- _The task_
Which of the lines below holds the string "lamp"? Copy every line that does.

- _Exercise data_
---
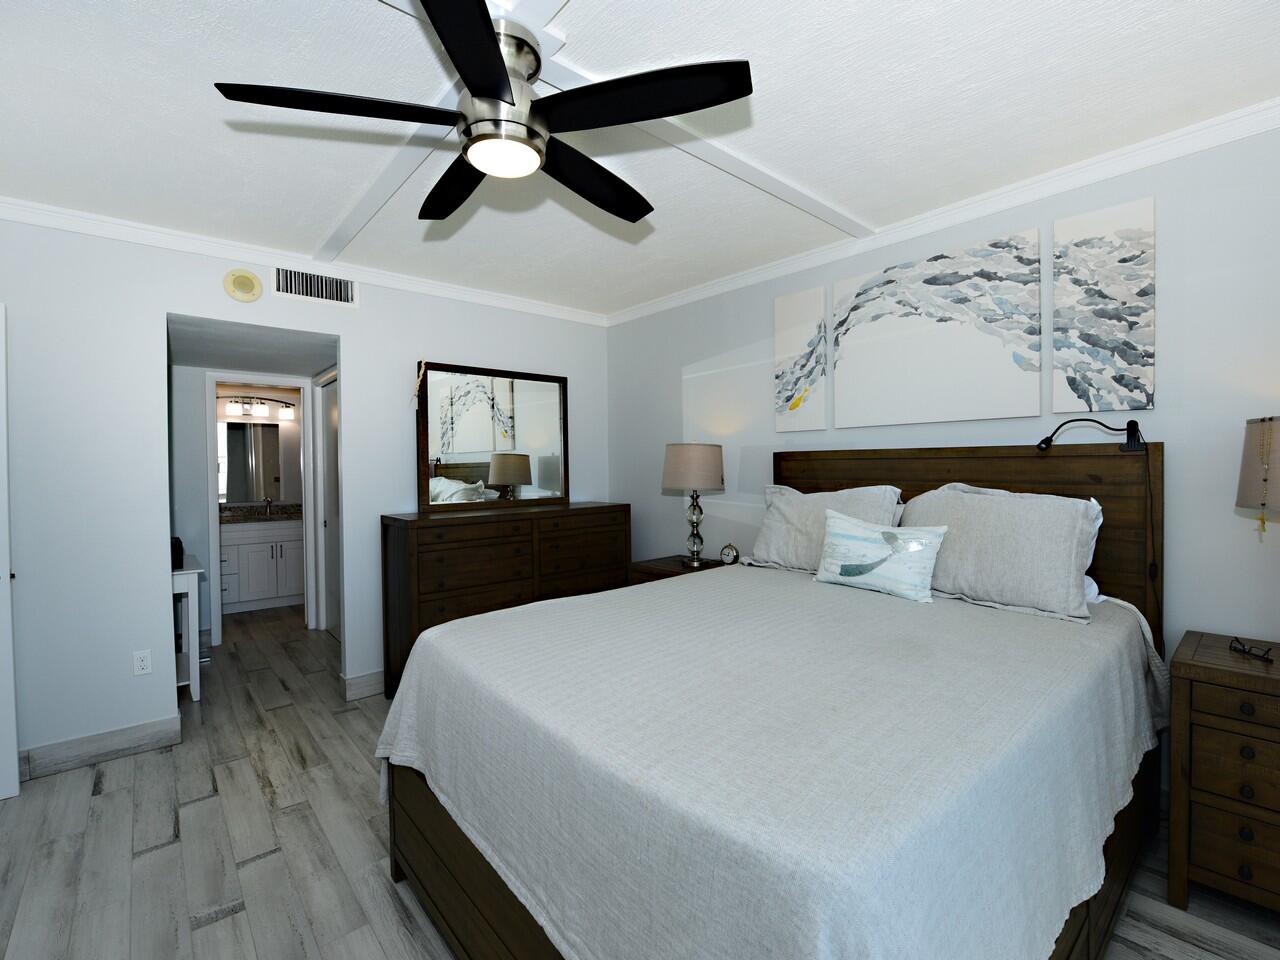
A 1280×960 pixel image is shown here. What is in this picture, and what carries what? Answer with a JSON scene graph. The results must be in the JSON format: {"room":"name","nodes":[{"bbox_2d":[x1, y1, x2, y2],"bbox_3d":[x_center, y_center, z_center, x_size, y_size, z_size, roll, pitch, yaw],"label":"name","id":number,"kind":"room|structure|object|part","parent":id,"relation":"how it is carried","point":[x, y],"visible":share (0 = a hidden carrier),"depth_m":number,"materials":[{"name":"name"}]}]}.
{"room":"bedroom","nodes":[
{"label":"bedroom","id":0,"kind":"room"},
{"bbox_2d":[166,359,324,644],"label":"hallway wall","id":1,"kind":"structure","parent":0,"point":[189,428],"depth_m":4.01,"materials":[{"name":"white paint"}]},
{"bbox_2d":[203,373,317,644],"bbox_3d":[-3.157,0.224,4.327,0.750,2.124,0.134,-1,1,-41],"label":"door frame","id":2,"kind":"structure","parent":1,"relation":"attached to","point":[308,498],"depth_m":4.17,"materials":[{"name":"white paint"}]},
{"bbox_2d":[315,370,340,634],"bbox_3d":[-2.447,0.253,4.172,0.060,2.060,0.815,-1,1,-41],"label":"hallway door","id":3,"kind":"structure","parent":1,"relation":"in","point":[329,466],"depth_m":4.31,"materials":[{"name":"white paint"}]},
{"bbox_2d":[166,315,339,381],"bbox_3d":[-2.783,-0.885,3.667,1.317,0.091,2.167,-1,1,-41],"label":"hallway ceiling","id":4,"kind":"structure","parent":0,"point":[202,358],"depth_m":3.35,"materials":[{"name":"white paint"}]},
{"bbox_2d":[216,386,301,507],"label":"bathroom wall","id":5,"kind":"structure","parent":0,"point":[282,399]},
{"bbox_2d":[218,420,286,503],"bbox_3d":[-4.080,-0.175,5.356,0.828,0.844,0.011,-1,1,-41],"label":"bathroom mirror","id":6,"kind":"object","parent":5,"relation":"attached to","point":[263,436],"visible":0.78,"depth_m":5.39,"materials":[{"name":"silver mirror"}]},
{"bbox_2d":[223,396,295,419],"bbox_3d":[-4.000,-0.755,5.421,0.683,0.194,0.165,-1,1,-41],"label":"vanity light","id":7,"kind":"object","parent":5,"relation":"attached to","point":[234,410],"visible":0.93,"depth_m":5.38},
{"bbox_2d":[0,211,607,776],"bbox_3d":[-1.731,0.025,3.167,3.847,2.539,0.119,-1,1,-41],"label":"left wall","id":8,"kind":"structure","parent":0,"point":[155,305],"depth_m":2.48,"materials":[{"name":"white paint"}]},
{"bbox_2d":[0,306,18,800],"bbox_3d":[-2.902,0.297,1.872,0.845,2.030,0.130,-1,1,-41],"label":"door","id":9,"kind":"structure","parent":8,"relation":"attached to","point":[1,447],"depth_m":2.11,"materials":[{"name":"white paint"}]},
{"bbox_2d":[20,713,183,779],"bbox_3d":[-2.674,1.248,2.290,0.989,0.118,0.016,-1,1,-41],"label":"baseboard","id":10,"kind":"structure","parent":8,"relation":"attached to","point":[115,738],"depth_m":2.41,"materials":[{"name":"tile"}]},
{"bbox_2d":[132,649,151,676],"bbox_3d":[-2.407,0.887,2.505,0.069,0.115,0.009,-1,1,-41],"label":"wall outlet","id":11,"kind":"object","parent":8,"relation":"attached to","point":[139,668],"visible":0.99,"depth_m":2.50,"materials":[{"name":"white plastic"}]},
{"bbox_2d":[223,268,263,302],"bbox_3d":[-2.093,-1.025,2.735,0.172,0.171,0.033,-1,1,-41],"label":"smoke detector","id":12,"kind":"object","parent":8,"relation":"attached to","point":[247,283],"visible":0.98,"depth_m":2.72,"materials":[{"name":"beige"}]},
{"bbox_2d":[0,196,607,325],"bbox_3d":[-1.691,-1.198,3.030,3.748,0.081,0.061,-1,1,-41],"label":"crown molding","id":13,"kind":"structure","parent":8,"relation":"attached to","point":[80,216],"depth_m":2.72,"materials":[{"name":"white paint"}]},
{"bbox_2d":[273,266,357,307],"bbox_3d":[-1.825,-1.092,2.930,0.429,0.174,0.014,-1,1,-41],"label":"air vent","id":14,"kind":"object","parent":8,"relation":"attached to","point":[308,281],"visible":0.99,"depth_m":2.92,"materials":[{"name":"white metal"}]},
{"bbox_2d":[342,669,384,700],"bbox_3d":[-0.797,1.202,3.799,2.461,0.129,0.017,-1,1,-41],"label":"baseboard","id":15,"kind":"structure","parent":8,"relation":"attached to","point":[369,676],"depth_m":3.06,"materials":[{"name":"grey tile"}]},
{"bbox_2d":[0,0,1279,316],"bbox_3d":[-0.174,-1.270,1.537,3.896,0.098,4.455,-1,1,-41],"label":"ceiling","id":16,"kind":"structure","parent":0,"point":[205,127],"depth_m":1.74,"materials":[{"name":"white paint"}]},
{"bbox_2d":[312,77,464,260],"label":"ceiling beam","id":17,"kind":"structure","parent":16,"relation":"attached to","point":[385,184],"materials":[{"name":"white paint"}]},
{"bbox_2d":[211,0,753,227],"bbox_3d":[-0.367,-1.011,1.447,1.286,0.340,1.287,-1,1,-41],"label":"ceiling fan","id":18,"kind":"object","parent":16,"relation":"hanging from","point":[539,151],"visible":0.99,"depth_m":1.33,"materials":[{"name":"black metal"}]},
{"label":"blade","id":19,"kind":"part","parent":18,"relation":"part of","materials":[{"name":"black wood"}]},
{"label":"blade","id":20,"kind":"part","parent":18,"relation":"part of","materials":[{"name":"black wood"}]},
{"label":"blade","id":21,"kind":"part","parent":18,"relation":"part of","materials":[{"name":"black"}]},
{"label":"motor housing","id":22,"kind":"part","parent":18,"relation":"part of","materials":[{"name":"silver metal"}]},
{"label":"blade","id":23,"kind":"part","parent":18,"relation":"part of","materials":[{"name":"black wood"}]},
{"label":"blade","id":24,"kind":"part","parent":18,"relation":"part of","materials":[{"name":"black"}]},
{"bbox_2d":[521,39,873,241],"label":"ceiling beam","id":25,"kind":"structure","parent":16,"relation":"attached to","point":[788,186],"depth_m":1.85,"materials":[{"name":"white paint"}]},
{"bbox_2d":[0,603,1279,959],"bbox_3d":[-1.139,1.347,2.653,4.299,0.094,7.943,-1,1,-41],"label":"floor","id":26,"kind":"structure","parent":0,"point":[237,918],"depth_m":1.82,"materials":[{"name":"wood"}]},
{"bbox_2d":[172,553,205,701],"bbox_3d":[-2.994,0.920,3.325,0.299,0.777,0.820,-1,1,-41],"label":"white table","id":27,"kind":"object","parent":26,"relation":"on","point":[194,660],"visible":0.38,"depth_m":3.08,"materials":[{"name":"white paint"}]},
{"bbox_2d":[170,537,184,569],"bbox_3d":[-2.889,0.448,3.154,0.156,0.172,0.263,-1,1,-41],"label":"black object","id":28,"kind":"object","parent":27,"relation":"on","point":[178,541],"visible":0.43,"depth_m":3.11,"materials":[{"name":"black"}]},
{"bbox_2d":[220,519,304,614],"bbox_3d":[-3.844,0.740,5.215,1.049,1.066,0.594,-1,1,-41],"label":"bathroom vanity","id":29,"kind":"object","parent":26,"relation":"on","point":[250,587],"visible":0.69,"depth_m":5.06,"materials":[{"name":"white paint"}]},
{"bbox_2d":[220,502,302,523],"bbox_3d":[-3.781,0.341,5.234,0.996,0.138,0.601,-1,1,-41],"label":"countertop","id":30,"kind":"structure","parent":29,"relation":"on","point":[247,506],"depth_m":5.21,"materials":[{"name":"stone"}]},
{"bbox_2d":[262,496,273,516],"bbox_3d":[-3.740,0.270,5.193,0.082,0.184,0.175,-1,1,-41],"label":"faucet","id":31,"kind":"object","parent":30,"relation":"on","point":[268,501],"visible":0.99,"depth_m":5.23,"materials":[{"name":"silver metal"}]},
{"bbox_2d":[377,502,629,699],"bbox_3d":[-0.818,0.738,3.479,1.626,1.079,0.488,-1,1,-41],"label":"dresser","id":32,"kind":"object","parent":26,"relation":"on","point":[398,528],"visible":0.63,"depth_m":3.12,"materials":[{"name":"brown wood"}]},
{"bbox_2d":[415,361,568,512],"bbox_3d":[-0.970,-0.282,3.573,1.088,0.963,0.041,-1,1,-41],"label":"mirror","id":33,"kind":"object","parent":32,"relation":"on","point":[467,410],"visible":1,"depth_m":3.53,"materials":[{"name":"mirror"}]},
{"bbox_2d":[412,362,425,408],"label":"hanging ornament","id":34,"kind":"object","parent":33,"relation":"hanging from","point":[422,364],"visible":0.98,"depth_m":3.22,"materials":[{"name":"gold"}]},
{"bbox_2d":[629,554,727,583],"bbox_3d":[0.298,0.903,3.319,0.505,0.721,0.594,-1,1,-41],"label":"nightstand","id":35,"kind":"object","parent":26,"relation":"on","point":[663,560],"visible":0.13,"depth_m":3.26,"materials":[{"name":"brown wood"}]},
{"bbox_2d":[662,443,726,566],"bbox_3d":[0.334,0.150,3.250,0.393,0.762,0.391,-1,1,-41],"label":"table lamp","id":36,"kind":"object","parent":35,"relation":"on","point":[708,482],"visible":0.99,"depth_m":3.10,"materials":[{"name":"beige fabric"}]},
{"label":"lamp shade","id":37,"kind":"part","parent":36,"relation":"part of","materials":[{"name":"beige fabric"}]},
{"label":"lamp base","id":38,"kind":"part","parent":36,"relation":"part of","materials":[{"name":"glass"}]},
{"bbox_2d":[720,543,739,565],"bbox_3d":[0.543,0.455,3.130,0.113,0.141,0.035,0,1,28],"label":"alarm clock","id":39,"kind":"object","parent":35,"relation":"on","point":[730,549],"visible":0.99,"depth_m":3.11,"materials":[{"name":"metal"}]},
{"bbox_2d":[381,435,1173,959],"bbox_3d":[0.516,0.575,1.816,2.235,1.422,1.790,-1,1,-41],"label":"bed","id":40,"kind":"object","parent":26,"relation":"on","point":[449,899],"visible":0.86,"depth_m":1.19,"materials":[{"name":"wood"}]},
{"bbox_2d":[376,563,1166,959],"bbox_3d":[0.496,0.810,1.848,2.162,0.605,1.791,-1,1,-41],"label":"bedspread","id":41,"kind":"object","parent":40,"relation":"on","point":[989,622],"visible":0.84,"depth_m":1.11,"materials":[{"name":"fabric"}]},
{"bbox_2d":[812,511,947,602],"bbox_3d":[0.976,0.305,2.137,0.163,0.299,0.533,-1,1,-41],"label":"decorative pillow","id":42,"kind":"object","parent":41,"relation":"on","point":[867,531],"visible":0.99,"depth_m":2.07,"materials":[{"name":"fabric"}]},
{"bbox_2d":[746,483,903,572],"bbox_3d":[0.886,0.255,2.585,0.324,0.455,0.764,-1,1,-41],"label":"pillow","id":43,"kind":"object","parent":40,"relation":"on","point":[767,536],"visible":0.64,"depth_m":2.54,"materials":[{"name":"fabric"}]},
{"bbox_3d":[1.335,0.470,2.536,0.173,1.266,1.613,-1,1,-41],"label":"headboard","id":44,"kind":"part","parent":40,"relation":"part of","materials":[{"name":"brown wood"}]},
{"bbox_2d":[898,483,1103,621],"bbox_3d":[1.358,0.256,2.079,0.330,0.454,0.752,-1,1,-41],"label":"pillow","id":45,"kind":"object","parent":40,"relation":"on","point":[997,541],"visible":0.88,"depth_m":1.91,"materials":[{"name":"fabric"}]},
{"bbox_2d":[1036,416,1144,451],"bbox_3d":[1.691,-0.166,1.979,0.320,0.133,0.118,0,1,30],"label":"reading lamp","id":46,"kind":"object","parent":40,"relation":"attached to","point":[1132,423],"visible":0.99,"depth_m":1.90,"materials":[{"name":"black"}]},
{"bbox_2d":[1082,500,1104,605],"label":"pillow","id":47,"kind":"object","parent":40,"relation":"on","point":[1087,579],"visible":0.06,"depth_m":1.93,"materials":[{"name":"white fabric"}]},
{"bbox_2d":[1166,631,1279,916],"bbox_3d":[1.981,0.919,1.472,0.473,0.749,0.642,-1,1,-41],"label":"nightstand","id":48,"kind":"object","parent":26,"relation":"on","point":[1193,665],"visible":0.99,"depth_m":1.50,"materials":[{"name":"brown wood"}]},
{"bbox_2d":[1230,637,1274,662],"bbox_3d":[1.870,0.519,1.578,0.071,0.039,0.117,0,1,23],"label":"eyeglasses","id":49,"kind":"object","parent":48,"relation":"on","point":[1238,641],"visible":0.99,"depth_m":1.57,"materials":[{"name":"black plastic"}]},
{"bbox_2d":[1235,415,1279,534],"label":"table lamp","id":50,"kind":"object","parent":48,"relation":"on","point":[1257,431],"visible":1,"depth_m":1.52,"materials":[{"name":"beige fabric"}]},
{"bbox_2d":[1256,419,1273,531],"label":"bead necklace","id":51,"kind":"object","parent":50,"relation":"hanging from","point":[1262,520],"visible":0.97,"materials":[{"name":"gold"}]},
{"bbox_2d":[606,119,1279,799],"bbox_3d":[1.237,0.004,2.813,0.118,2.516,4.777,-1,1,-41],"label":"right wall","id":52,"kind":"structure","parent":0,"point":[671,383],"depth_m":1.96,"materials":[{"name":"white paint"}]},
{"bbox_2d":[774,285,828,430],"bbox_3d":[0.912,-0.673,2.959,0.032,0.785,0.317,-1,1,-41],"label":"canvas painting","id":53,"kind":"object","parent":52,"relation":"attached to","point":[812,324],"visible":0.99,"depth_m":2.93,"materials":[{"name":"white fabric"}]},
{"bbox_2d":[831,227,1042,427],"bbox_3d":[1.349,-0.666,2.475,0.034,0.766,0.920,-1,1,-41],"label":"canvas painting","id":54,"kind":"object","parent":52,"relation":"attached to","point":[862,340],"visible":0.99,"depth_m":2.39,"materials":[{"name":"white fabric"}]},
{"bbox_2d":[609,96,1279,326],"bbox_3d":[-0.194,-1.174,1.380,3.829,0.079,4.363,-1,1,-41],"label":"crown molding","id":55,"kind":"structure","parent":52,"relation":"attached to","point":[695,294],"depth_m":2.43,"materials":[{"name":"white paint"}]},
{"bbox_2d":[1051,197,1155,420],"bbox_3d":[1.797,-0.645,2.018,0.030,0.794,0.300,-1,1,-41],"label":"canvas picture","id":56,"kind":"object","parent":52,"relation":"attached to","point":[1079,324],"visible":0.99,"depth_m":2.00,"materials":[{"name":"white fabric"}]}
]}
---
- _Answer for the task_
{"bbox_2d":[662,443,726,566],"bbox_3d":[0.334,0.150,3.250,0.393,0.762,0.391,-1,1,-41],"label":"table lamp","id":36,"kind":"object","parent":35,"relation":"on","point":[708,482],"visible":0.99,"depth_m":3.10,"materials":[{"name":"beige fabric"}]},
{"label":"lamp shade","id":37,"kind":"part","parent":36,"relation":"part of","materials":[{"name":"beige fabric"}]},
{"label":"lamp base","id":38,"kind":"part","parent":36,"relation":"part of","materials":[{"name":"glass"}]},
{"bbox_2d":[1036,416,1144,451],"bbox_3d":[1.691,-0.166,1.979,0.320,0.133,0.118,0,1,30],"label":"reading lamp","id":46,"kind":"object","parent":40,"relation":"attached to","point":[1132,423],"visible":0.99,"depth_m":1.90,"materials":[{"name":"black"}]},
{"bbox_2d":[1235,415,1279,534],"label":"table lamp","id":50,"kind":"object","parent":48,"relation":"on","point":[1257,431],"visible":1,"depth_m":1.52,"materials":[{"name":"beige fabric"}]},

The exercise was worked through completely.